The default method for multivariate outlier detection does not compute the estimates for (robust) mean and covariance itself and expects the input data and initialization procedure as the parameter of the algorithm. The initialization procedure is intended to set the parameters of the algorithm such as the vector of means, variance-covariance matrix, and scalar that defines the outlier region. This is the responsibility to define the procedure. Please, see the Intel DAAL Developer Guide for additional details at https://software.intel.com/en-us/node/564655.
If you do not provide the initialization procedure, the algorithm will rely on the default initialization available in the library. It initializes vector of means with zeros, covariance matrix with one in the major diagonal and zeros in other cells, and sets the threshold for outlier region to 3.
The present version of Intel DAAL does not support the algorithms for evaluation of robust mean and covariance. Statistical functions in Intel MKL provide such methods, see https://software.intel.com/en-us/node/521928#98D2C49D-ACF1-4247-AC1B-8E9356CAA8C8 and https://software.intel.com/en-us/node/610608)
Intel DAAL provides another method for multivariate outlier detection, BACON. This method processes the input matrix and requires extra parameters such as stopping criteria.

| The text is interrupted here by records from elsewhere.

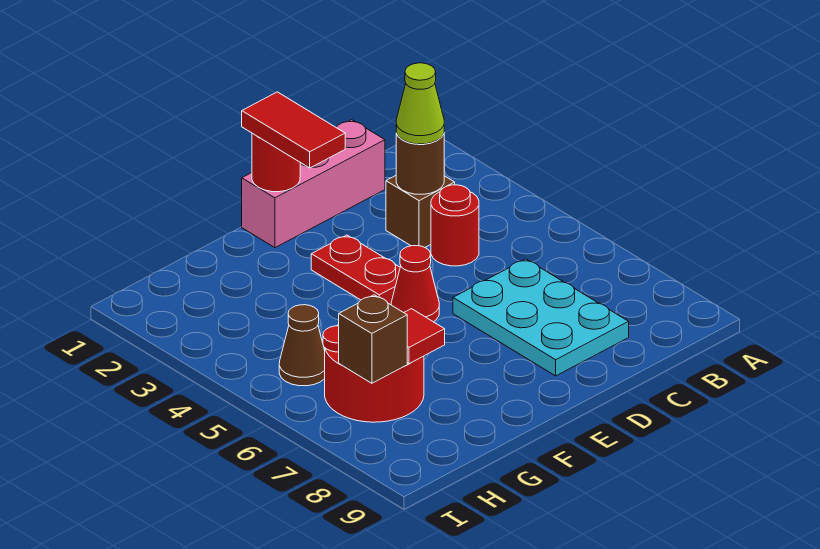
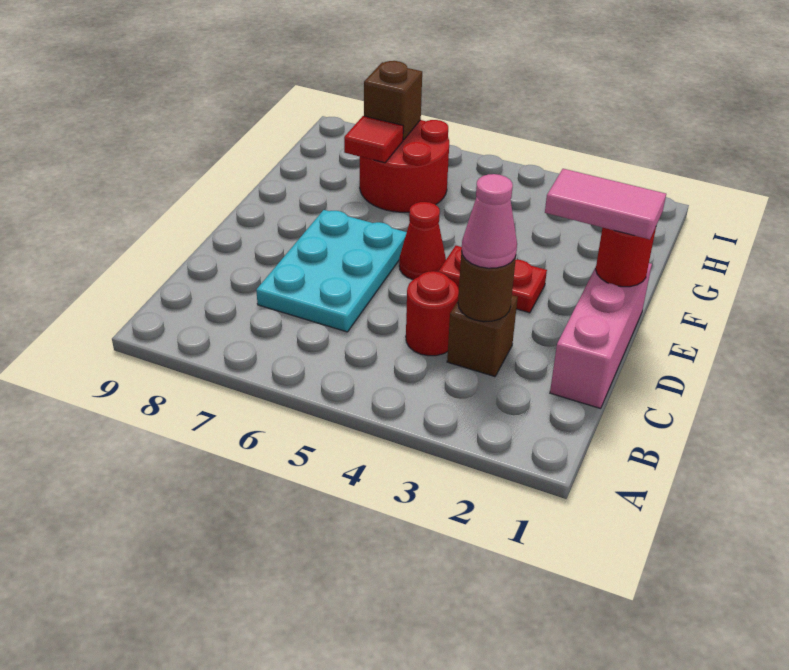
lime cone C3 level 3 -> pink cone C3 level 3
cyan plate C6:D8 level 1 -> cyan plate C6:E7 level 1
red tile E1:E2 level 3 -> pink tile E1:E2 level 3
brown cone H5 level 1 -> none

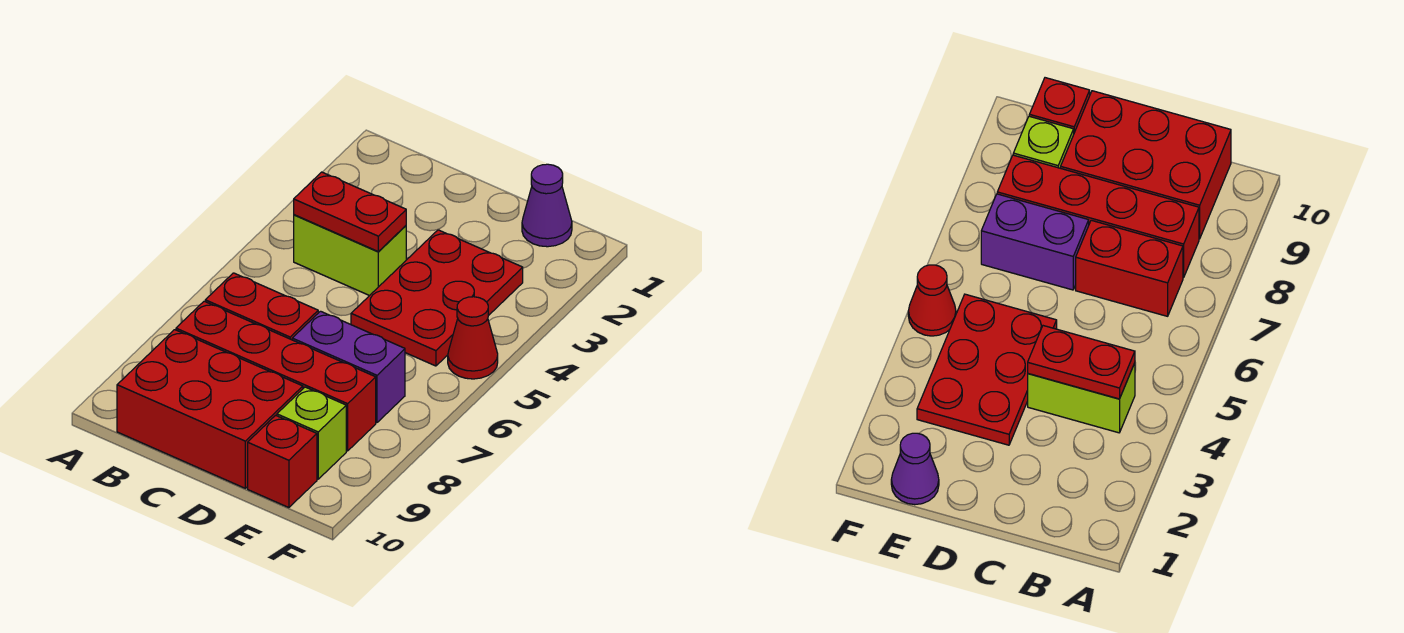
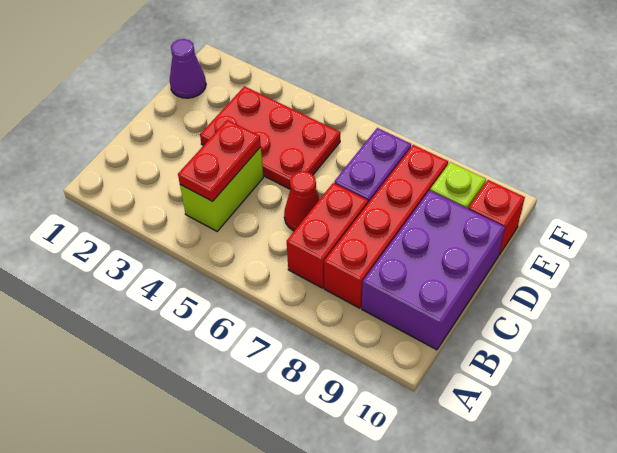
red brick B9:D10 level 1 -> purple brick B9:D10 level 1
red cone F5 level 1 -> red cone C6 level 1

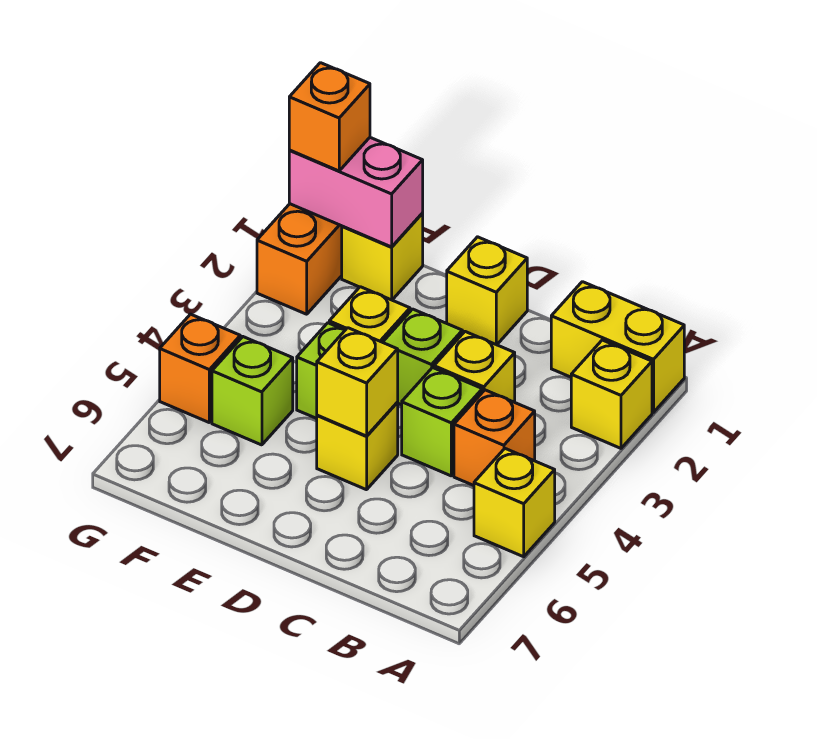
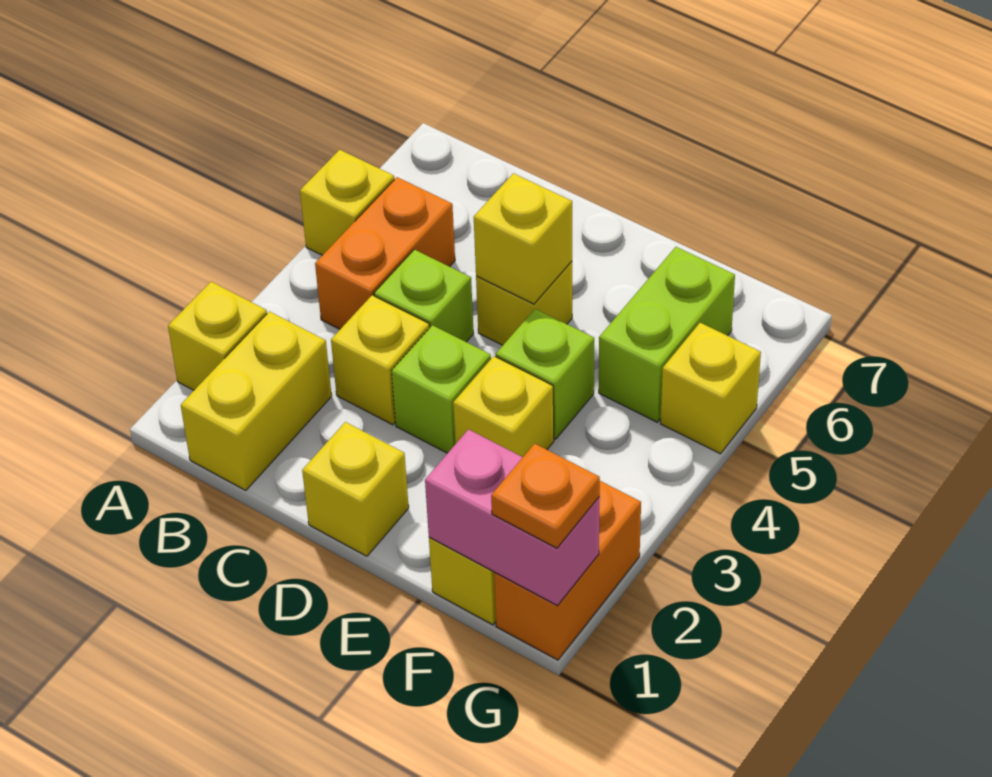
yellow brick A1:B1 level 1 -> yellow brick B1:B2 level 1
orange brick B4 level 1 -> orange brick B4:B5 level 1
lime brick F5 level 1 -> lime brick F5:F6 level 1
orange brick G1 level 3 -> orange plate G1 level 3
orange brick G5 level 1 -> yellow brick G5 level 1

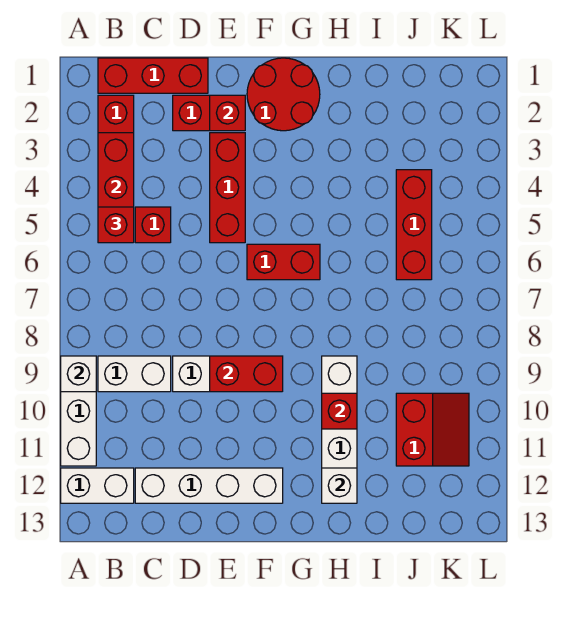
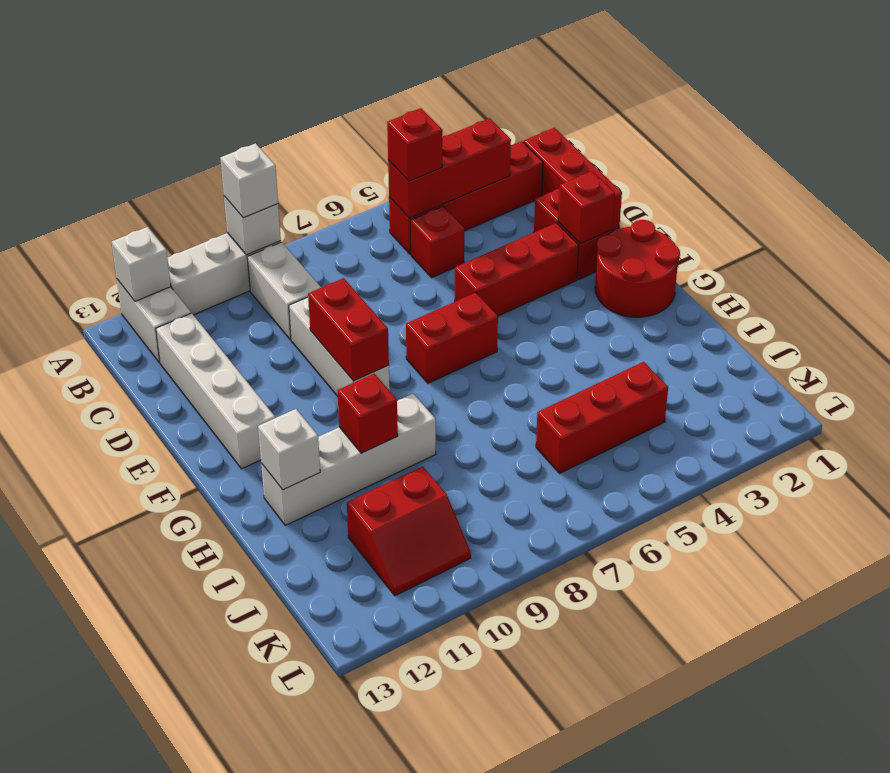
none -> white brick A9 level 3
none -> white brick A12 level 2
red brick F6:G6 level 1 -> red brick F6:F7 level 1

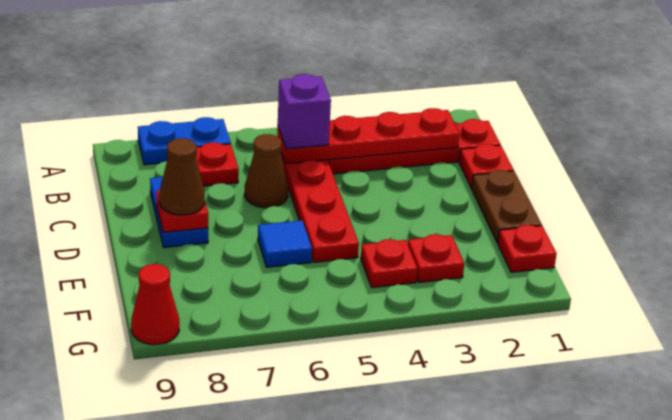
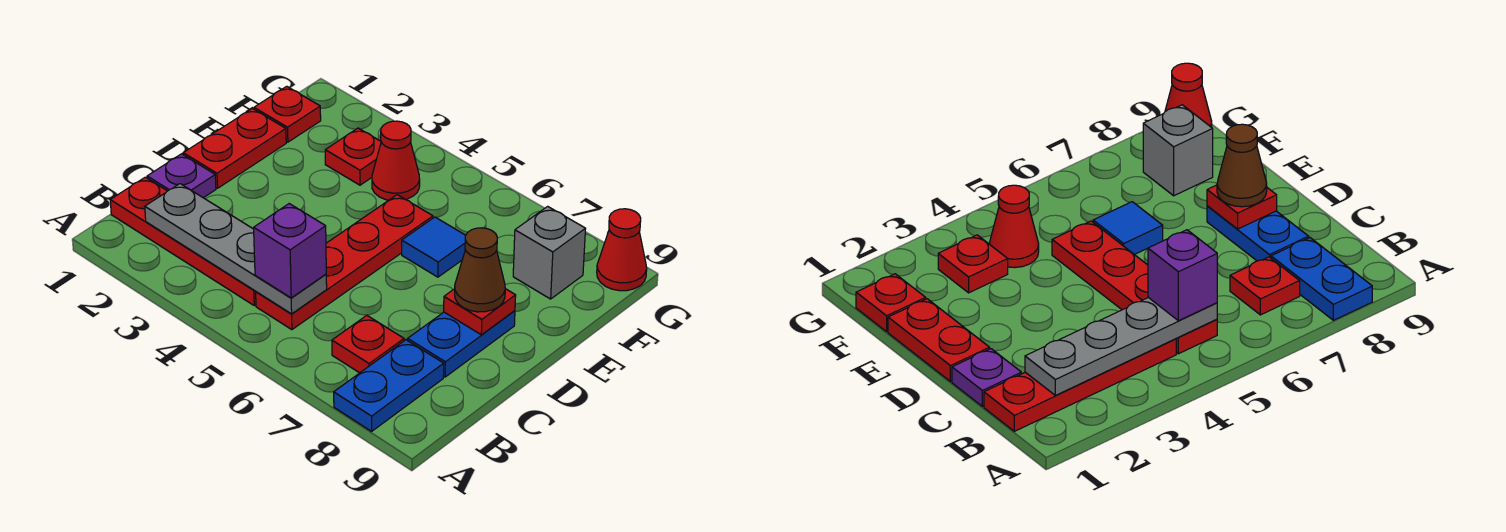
blue plate A7:A8 level 1 -> blue plate A8:B8 level 1
red plate B2:B5 level 2 -> grey plate B2:B5 level 2
red plate C1 level 1 -> purple plate C1 level 1
brown cone C6 level 1 -> none
brown plate D1:E1 level 1 -> red plate D1:E1 level 1
red plate F4 level 1 -> red cone F4 level 1
none -> grey brick F8 level 1

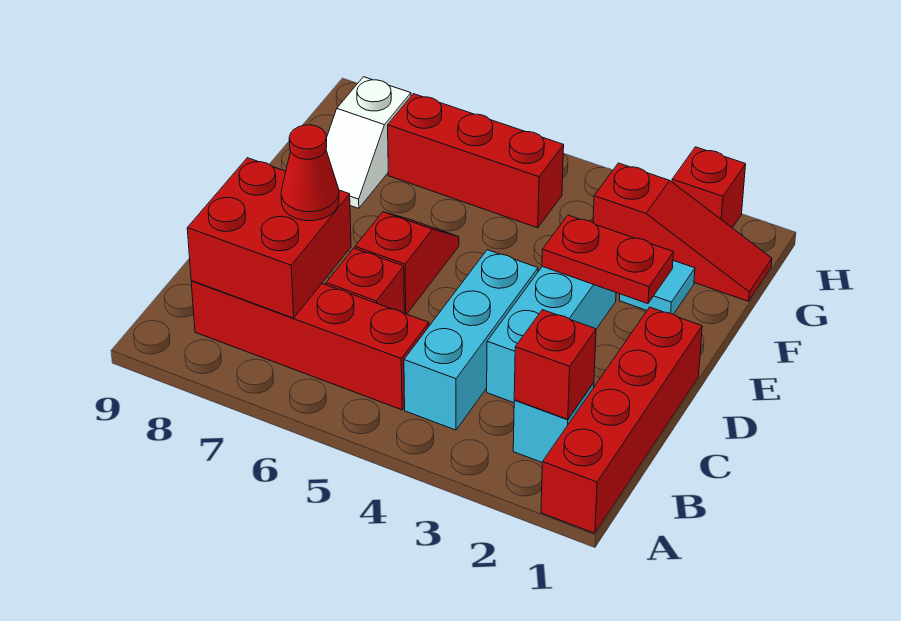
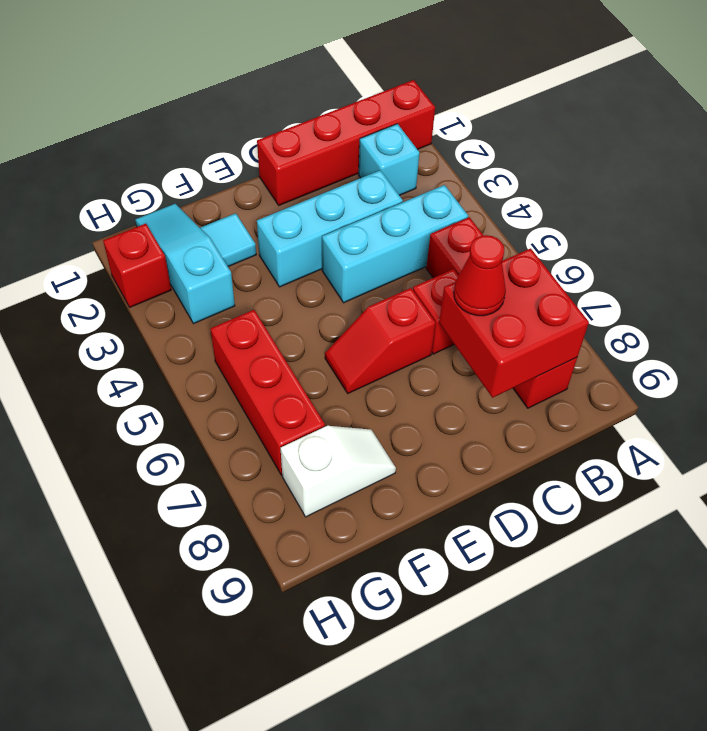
red brick B2 level 2 -> none
red plate E2:E3 level 2 -> none
red slope G1:G3 level 1 top 3 -> cyan slope G1:G3 level 1 top 3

It does not require estimates such as mean or covariance. However, the algorithmic flow relies on the assumption of the multivariate Gaussian distribution underneath of input data.
Please, let me know, if you need more clarifications and details on the outlier detection algorithms available in Intel DAAL.
Thank you for the details. It could explain my results.
For BACON, it seems that the number of variables must not be 5 times greater than the number of observations for the MKL implementation. Is it also the case for Intel DAAL?
Intel DAAL version of the BACON algorithm internally relies on Intel MKL that applies all respective checks of the input arguments such as "number of observations < 5 * number of variables".